Researchers conducted a retrospective study to examine the mechanisms in Native Americans (NAs) of pain inequity by assessing biopsychosocial factors.
They recruited healthy NAs and non-Hispanic White (NHWs), pain-free individuals who attended 2 laboratory visits for assessments related to the biopsychosocial model of pain. Surveys were administered every 6 months to track chronic pain onset. Data analysis at the 2-year follow-up compared chronic pain development between the 2 groups. The study extended to a 5-year follow-up to examine the worsening of pain inequity.

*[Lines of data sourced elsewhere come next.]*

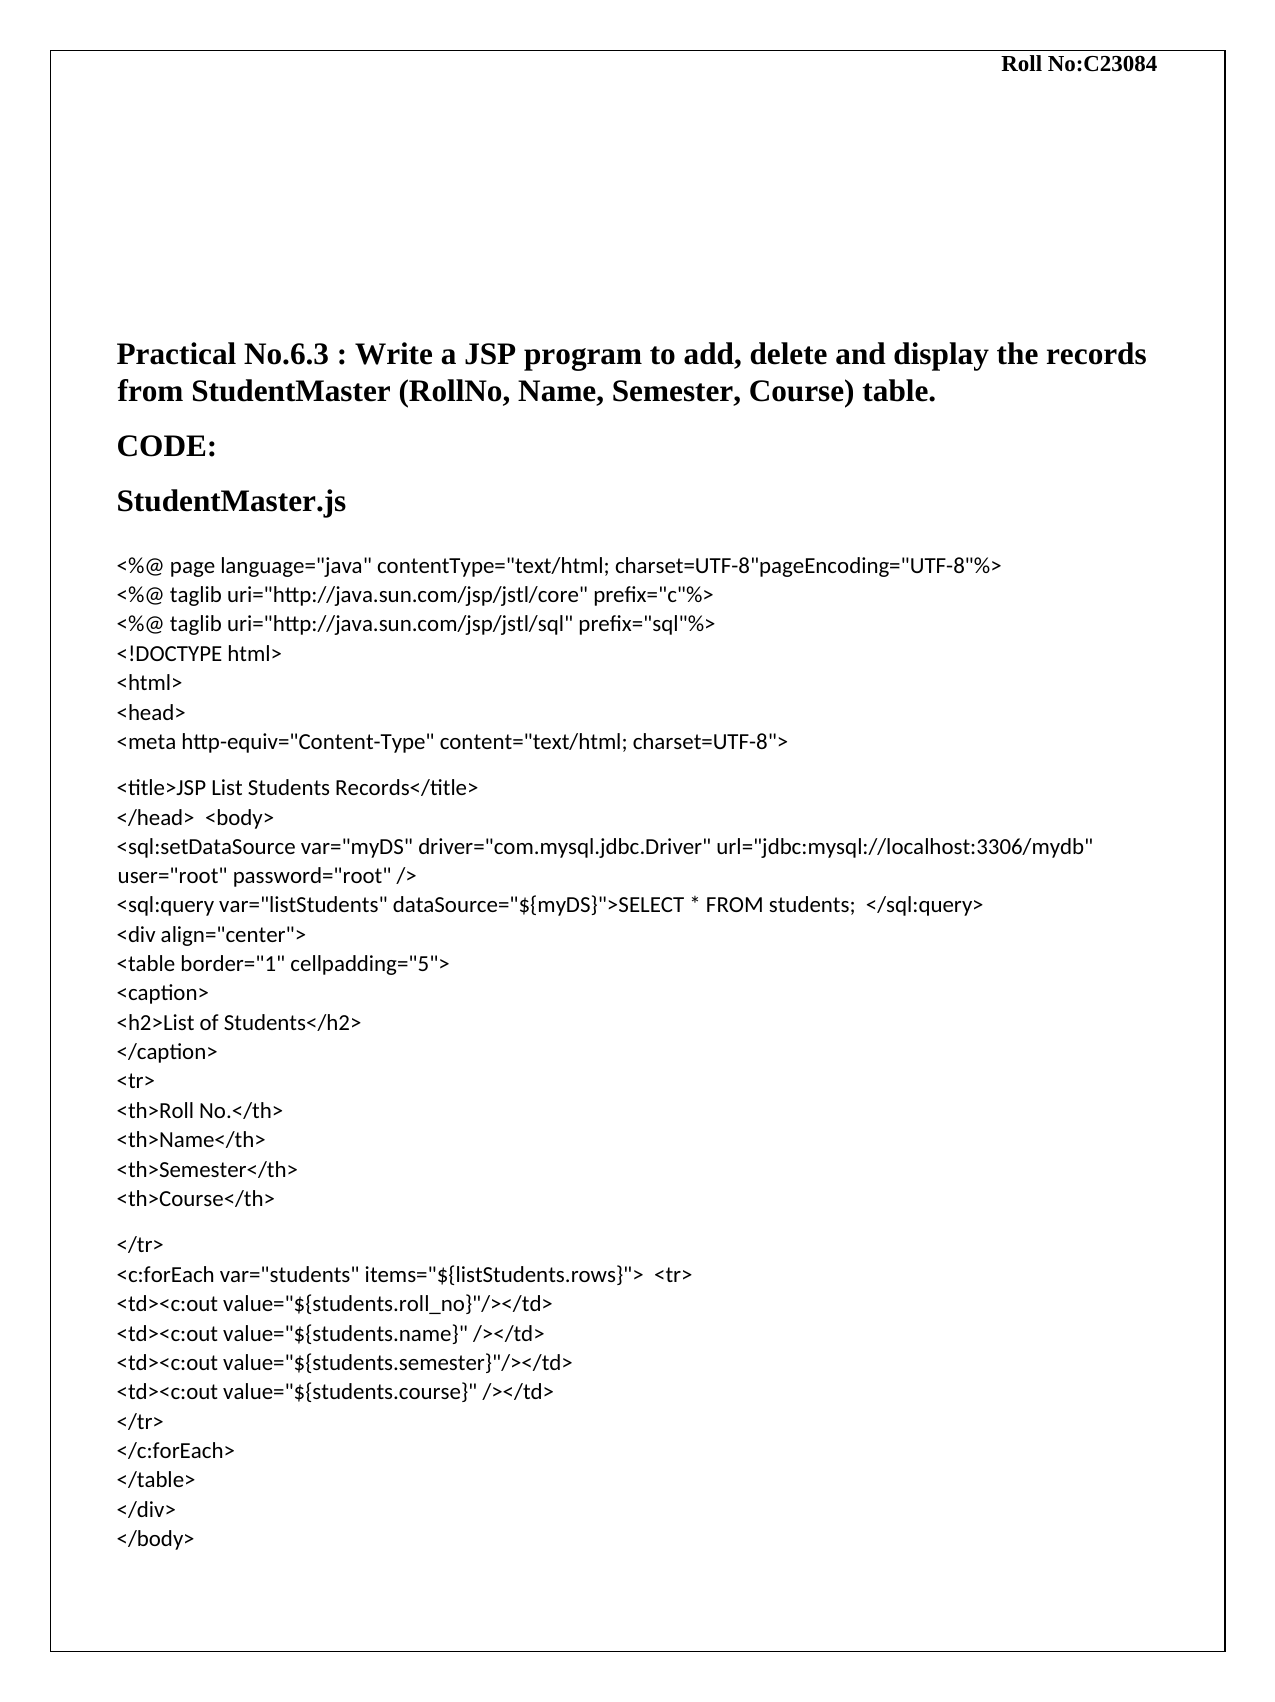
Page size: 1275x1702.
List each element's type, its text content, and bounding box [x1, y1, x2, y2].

text Practical No.6.3 : Write a JSP program to add, delete and display the records from StudentMaster (RollNo, Name, Semester, Course) table. [116, 336, 1157, 408]
text <%@ page language="java" contentType="text/html; charset=UTF-8"pageEncoding="UTF-8"%> [116, 551, 1157, 579]
text <th>Roll No.</th> [116, 1096, 1157, 1124]
text </table> [116, 1466, 1157, 1494]
text </body> [116, 1524, 1157, 1552]
text <%@ taglib uri="http://java.sun.com/jsp/jstl/core" prefix="c"%> [116, 580, 1157, 608]
text </tr> [116, 1407, 1157, 1435]
text <sql:query var="listStudents" dataSource="${myDS}">SELECT * FROM students; </sql:query> [116, 890, 986, 918]
text StudentMaster.js [116, 482, 1157, 518]
text <td><c:out value="${students.roll_no}"/></td> [116, 1289, 1157, 1317]
text <caption> [116, 978, 1157, 1007]
text <title>JSP List Students Records</title> [116, 773, 1157, 801]
text <meta http-equiv="Content-Type" content="text/html; charset=UTF-8"> [116, 727, 1157, 755]
text <c:forEach var="students" items="${listStudents.rows}"> <tr> [116, 1260, 695, 1288]
text <%@ taglib uri="http://java.sun.com/jsp/jstl/sql" prefix="sql"%> [116, 609, 1157, 637]
text <sql:setDataSource var="myDS" driver="com.mysql.jdbc.Driver" url="jdbc:mysql://localhost:3306/mydb" user="root" password="root" /> [116, 832, 1157, 889]
text </head> <body> [116, 803, 276, 831]
text </caption> [116, 1037, 1157, 1065]
text <div align="center"> [116, 920, 1157, 948]
text <td><c:out value="${students.name}" /></td> [116, 1319, 1157, 1347]
text <head> [116, 698, 1157, 726]
text <tr> [116, 1067, 1157, 1095]
text <th>Course</th> [116, 1184, 1157, 1212]
text <table border="1" cellpadding="5"> [116, 949, 1157, 977]
text </c:forEach> [116, 1436, 1157, 1464]
text <td><c:out value="${students.course}" /></td> [116, 1377, 1157, 1406]
text <!DOCTYPE html> [116, 639, 1157, 667]
text <h2>List of Students</h2> [116, 1008, 1157, 1036]
text </div> [116, 1495, 1157, 1523]
text <html> [116, 668, 1157, 696]
text CODE: [116, 427, 1157, 463]
text <td><c:out value="${students.semester}"/></td> [116, 1348, 1157, 1376]
text <th>Name</th> [116, 1125, 1157, 1153]
text </tr> [116, 1231, 1157, 1259]
text <th>Semester</th> [116, 1155, 1157, 1183]
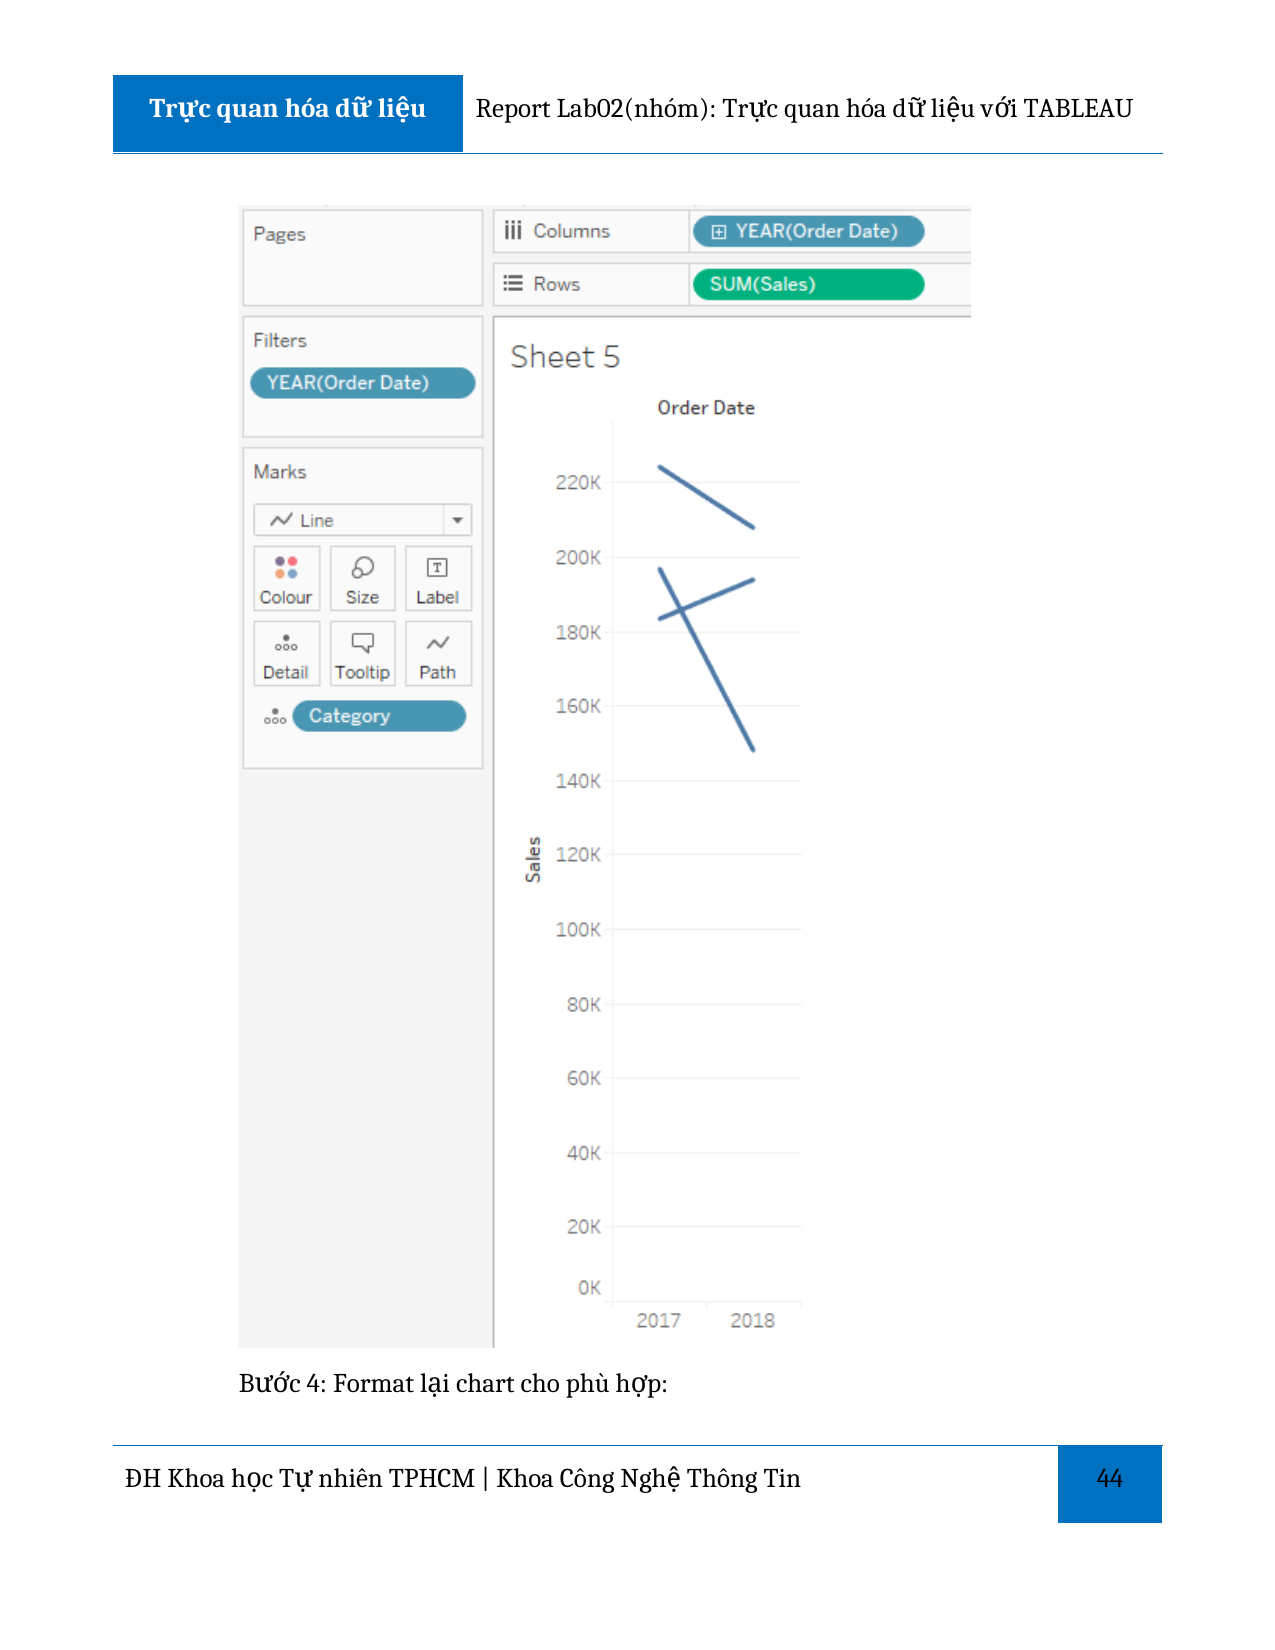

The results showed that at the 2-year follow-up, NAs were 3 times more likely to develop chronic pain than NHWs, the psychosocial factors (discrimination, stress, pain-related anxiety), cardiometabolic load (higher BMI, blood pressure, lower heart rate variability), and impaired spinal nociception inhibition partially mediated the inequity. By the 5-year follow-up, the NAs developed 4 times more chronic pain with worsening of pain inequity, even after controlling for demographics and socioeconomic factors. Serial mediation models replicated previous findings and identified 2 new significant paths: 1 linking psychosocial factors, sleep problems, and facilitated pain perception to increased pain risk, and another linking discrimination to higher spinal nociceptive threshold and pain risk.
Investigators concluded the evidence in NAs for pain inequity and identified multiple psychosocial, cardiometabolic, and pronociceptive targets for primary interventions.